Cette acquisition possible inquiète sérieusement les travailleurs de l’aluminium. Pour Alain Proulx, représentant des TCA-Québec au Saguenay-Lac-Saint-Jean, cette transaction réduirait le nombre d’emplois et nuirait sérieusement au développement de la transformation de l’aluminium au Québec.
Les privilèges d'Alcan au Québec
Proulx explique que le gouvernement accorde d’importants privilèges à Alcan. Le gouvernement Charest a signé une entente avec l’entreprise le 13 décembre dernier. Alcan conserve son barrage de la Péribonka jusqu’en 2058, ce qui représente 2000 mégawatts à moins d’un sou le kilowattheure. À titre de comparaison, nous payons environs 6,5 ¢/kWh avant taxes.
Alcan obtient également deux blocs d’énergie totalisant 560 MW à 4 ¢/kWh et un prêt sans intérêt de 400 millions $ du gouvernement du Québec pour sa future usine d’Alma.
Le syndicaliste s’indigne des faibles garanties obtenues en échange de tous ces avantages : «Il n’y a rien pour la deuxième ou troisième transformation et l’exigence du maintien du niveau d’emplois est très vague.»
Le secteur primaire pour Montréal, les emplois pour Pittsburgh
Le gouvernement a demandé que le siège social d’Alcan demeure au Québec, mais déjà Alcoa propose deux sièges sociaux : Montréal s’occuperait du secteur primaire et les autres secteurs de transformation, davantage créateurs d’emplois, iraient à Pittsburgh aux États-Unis. Le gouvernement semble déjà accepter cette proposition.
Proulx déplore la situation : «Alcoa profitera des avantages consentis à Alcan en essayant de miner les rares conditions de l’entente.» Avec les importants développements technologiques, le secteur primaire a besoin de moins de main-d’œuvre pour produire davantage : «Ça prend deux fois moins de travailleurs qu’il y a vingt ans pour produire deux fois plus».
Ceci a pour résultat qu’au total, Alcan embauche 35 % moins d’employés aujourd’hui qu’au milieu des années 1980. Il est donc essentiel d’attirer des emplois dans la deuxième et troisième transformation, comme pour les pièces d’automobiles ou d’avions.

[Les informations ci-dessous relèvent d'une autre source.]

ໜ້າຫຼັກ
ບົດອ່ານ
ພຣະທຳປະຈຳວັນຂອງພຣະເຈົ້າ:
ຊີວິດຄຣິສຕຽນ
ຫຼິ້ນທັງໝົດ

Les alumineries préfèrent installer ce genre d’usines à proximité des marchés pour diminuer les coûts de transport, d’où la difficulté de négocier leur implantation au Québec. «C’est la même situation que l’industrie forestière. La transformation et la mise en valeur sont faites à l’extérieur du Québec. Ça revient à exporter nos “ jobs ”.»
Alain Proulx rappelle qu’avant l’arrivée de Charest au pouvoir, les négociations allaient bon train entre l’État et les alumineries : «En échange d’un bloc de 500 MW à 4 ¢/kWh et d’un prêt sans intérêt de 260 millions $ pour l’aluminerie Alouette, dont 40 % des actions sont détenues par Alcan, le gouvernement Landry a obtenu mille emplois en 2e et 3e transformation au Québec. Avec l’entente de Charest et la vente d’Alcan à Alcoa, il sera extrêmement difficile d’obtenir à nouveau de telles retombées.»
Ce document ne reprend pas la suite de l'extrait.